@Steve ,
You mentioned that you see a pause before the page even starts rendering, which is the same issue I am seeing. Looking at the network requests for a random forum page it is taking 4-5s just to render the html. This supports my original post(s) that the large number of queries are a major cause of the slowness since all of those queries have to finish before the response is sent to the browser.

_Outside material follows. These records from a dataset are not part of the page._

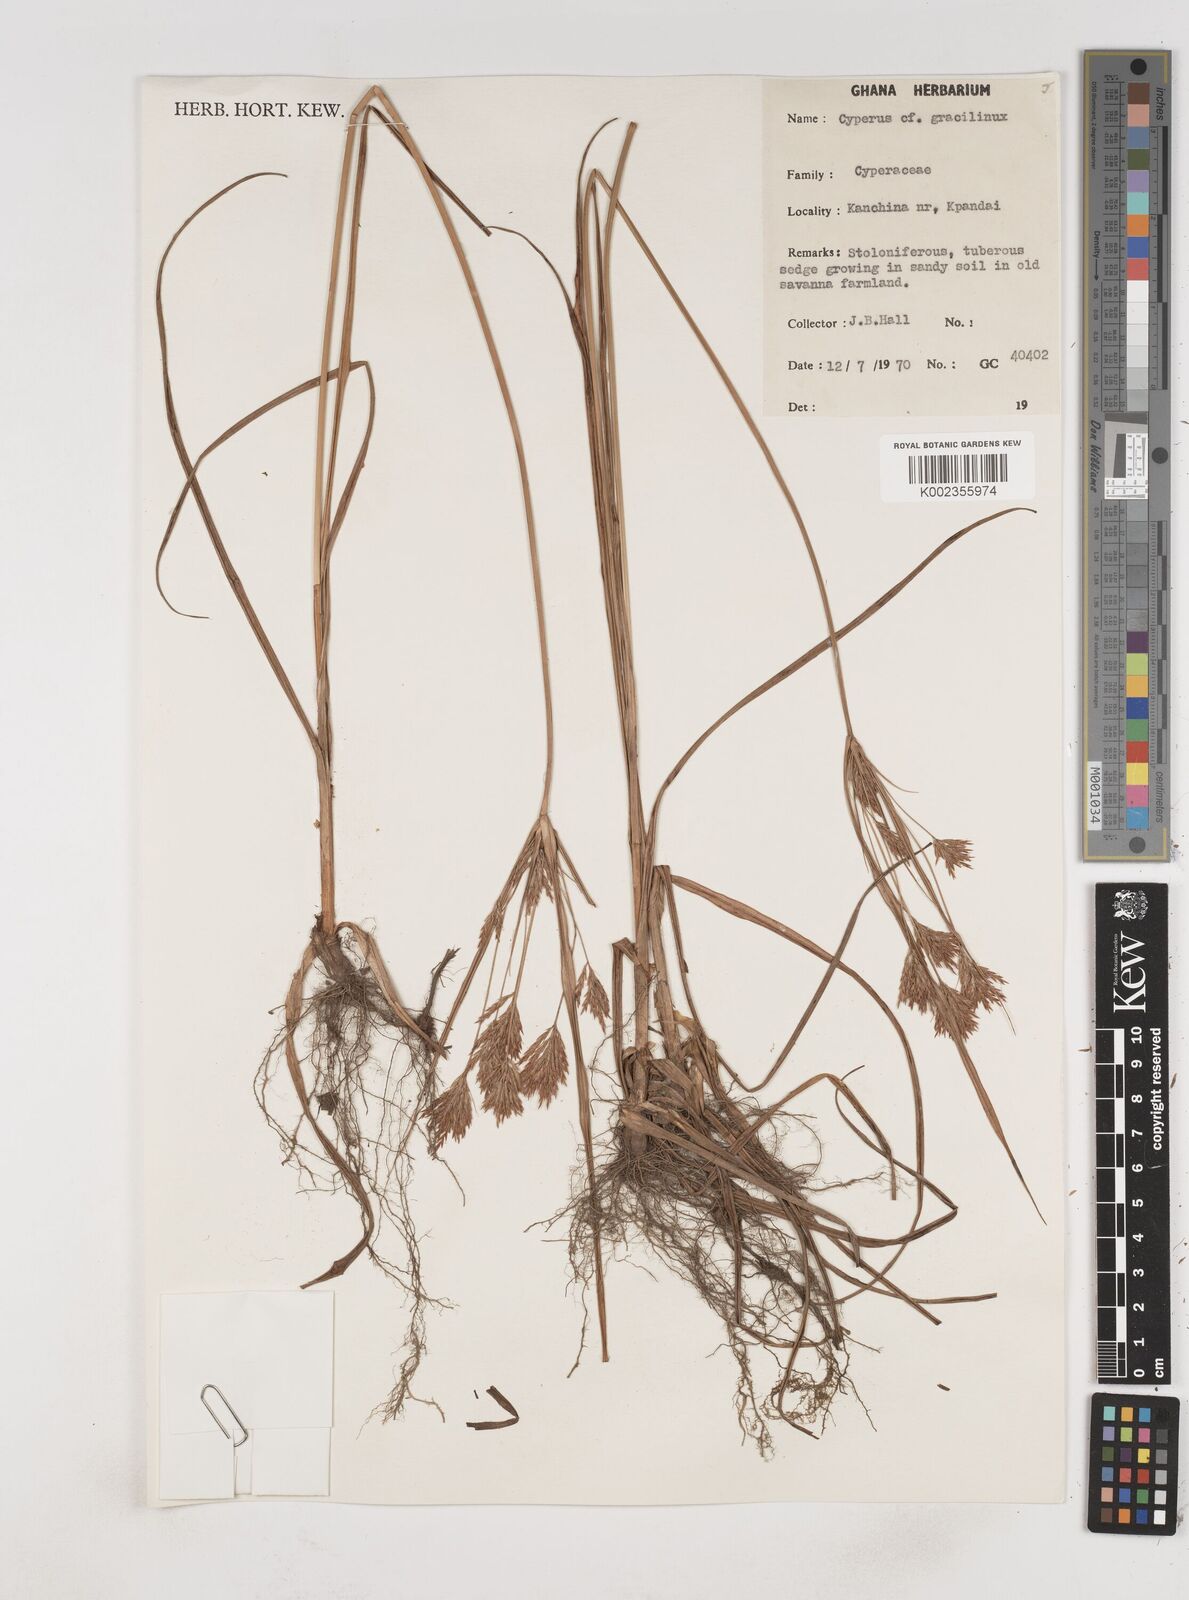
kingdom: Plantae
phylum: Tracheophyta
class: Liliopsida
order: Poales
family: Cyperaceae
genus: Cyperus
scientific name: Cyperus dilatatus
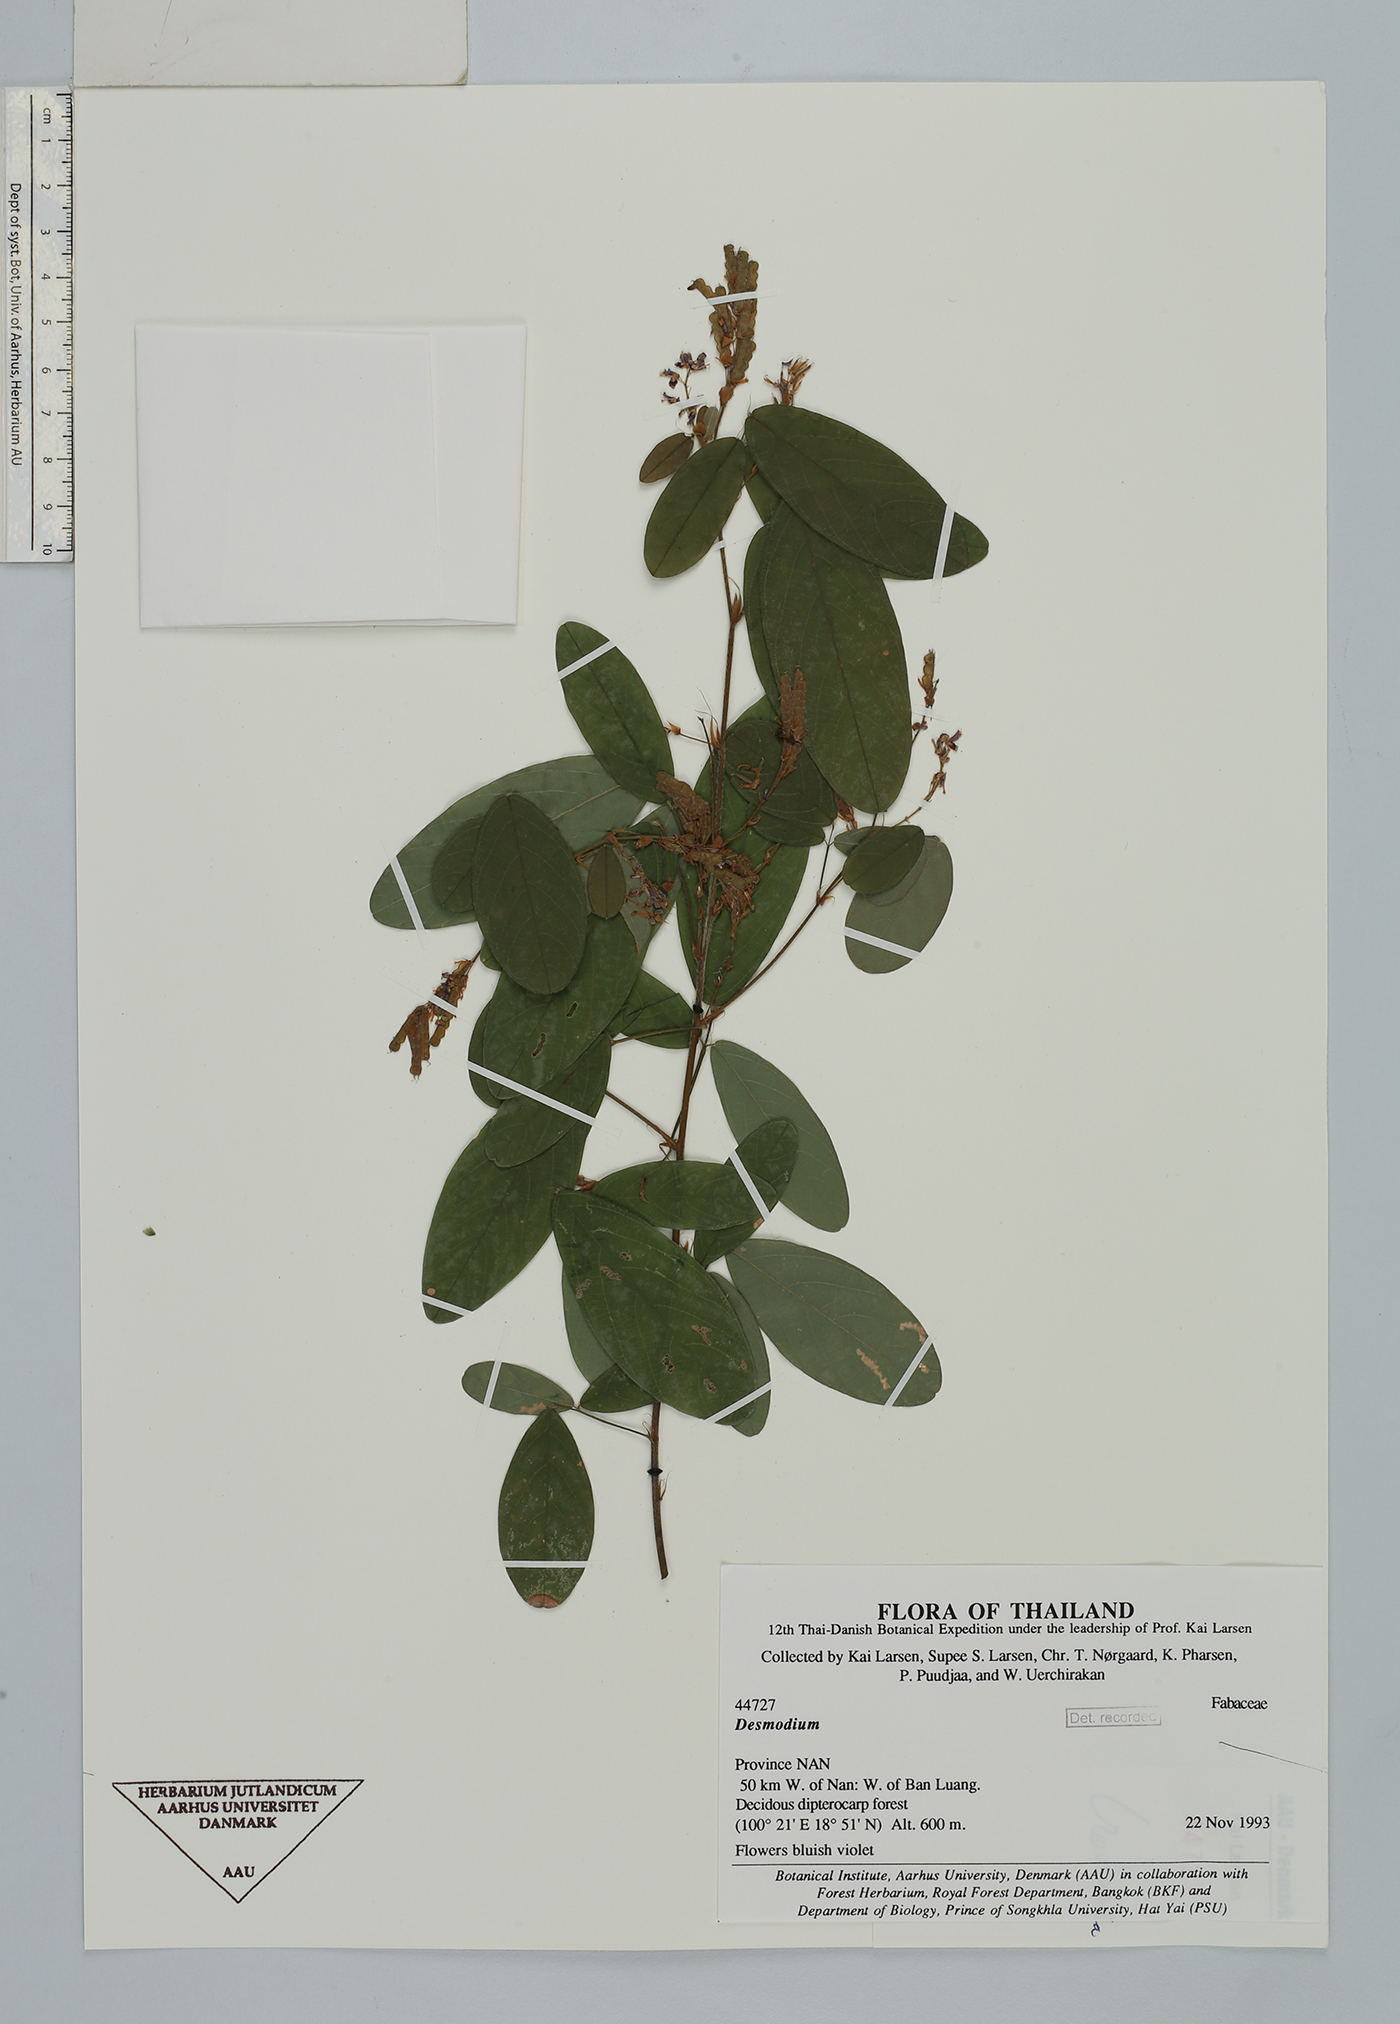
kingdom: Plantae
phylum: Tracheophyta
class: Magnoliopsida
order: Fabales
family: Fabaceae
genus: Grona
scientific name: Grona heterocarpos
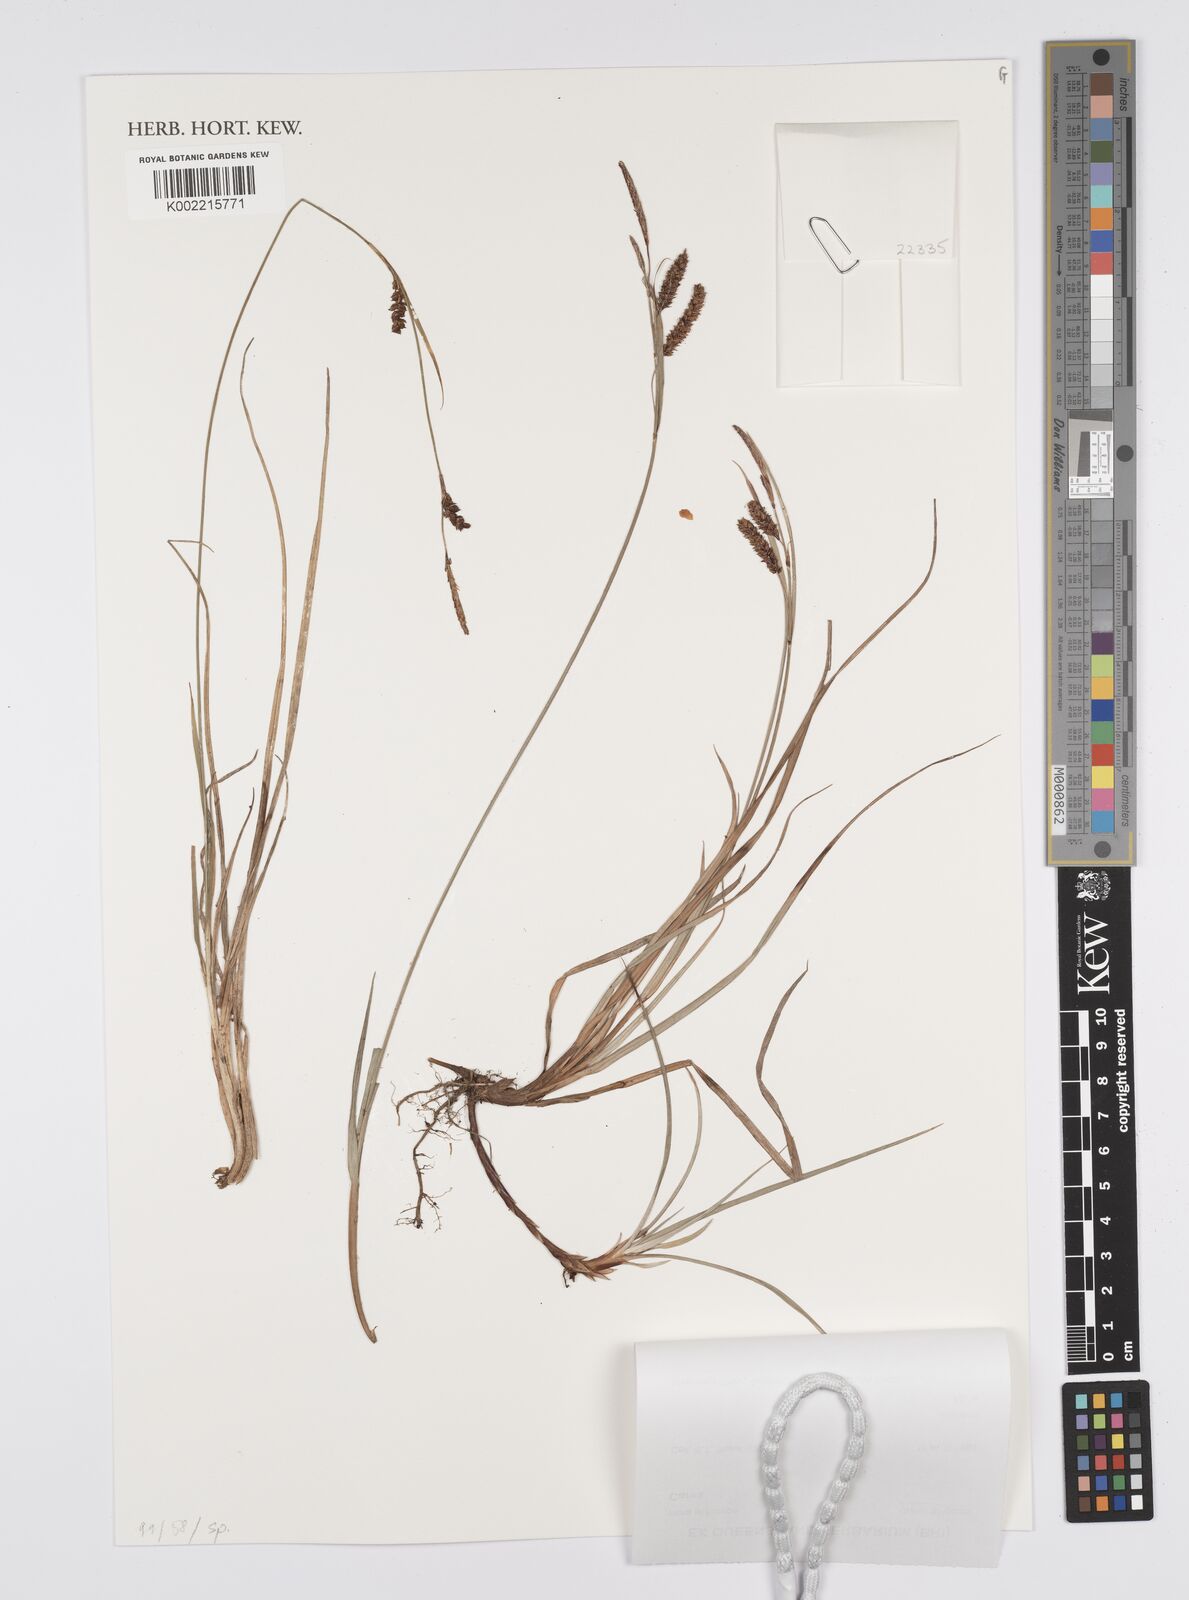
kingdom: Plantae
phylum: Tracheophyta
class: Liliopsida
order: Poales
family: Cyperaceae
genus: Carex
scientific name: Carex
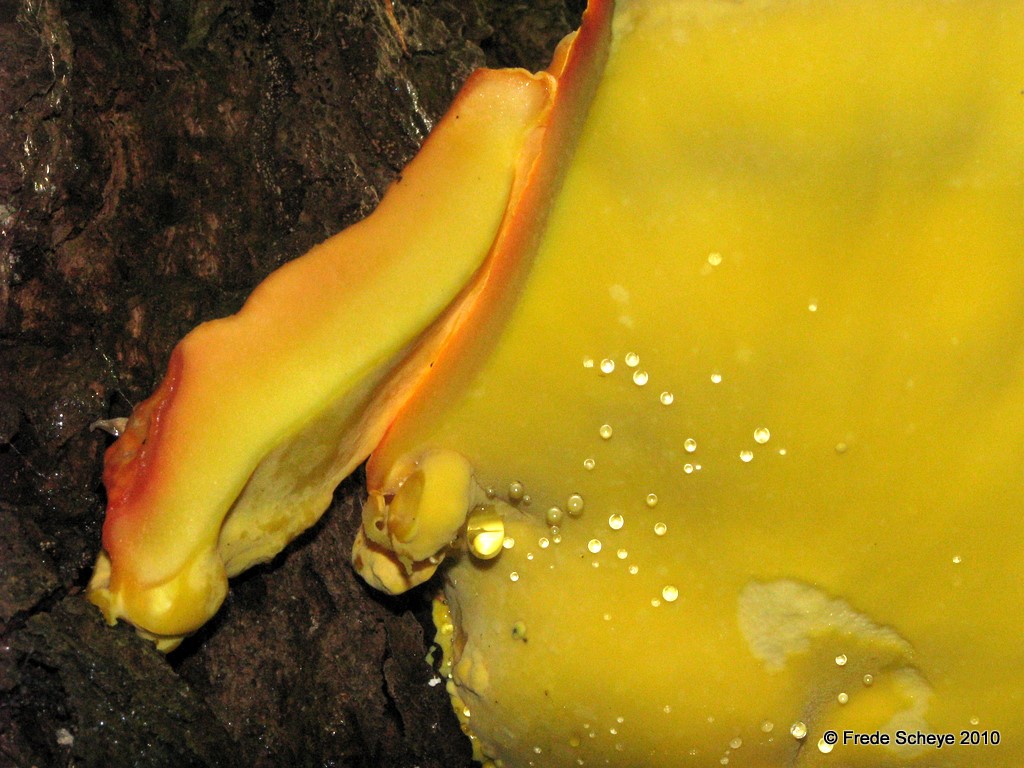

Unfortunately moving to AWS will likely not significantly help this issue. The database will still be getting slammed by queries and acting as a potential bottleneck. Adding more web servers will not help. The best solution is to greatly reduce the number of queries. As a point of comparison, if I see more than ~100 queries required to render a single page in our applications I start looking to see if there is a problem in the code.
@Michael ,
I'm glad to hear that your developer is looking into this. My recommendation would be for them to start temporarily commenting out any customizations in the source code to see effects the number of queries required to render a page, with the goal of getting the number of queries down into the hundreds (or lower). Usually I would recommend turning on query auditing in your database (most likely MySQL), but with this many queries that won't be a really efficient way to debug.
After they find the code that is causing the extra queries then some possible optimizations could include refactoring the code to use fewer queries, changing queries to use joins, and adding caching. While at it, they might want to audit the database to make sure that the proper indexes are in place, they can greatly effect database performance.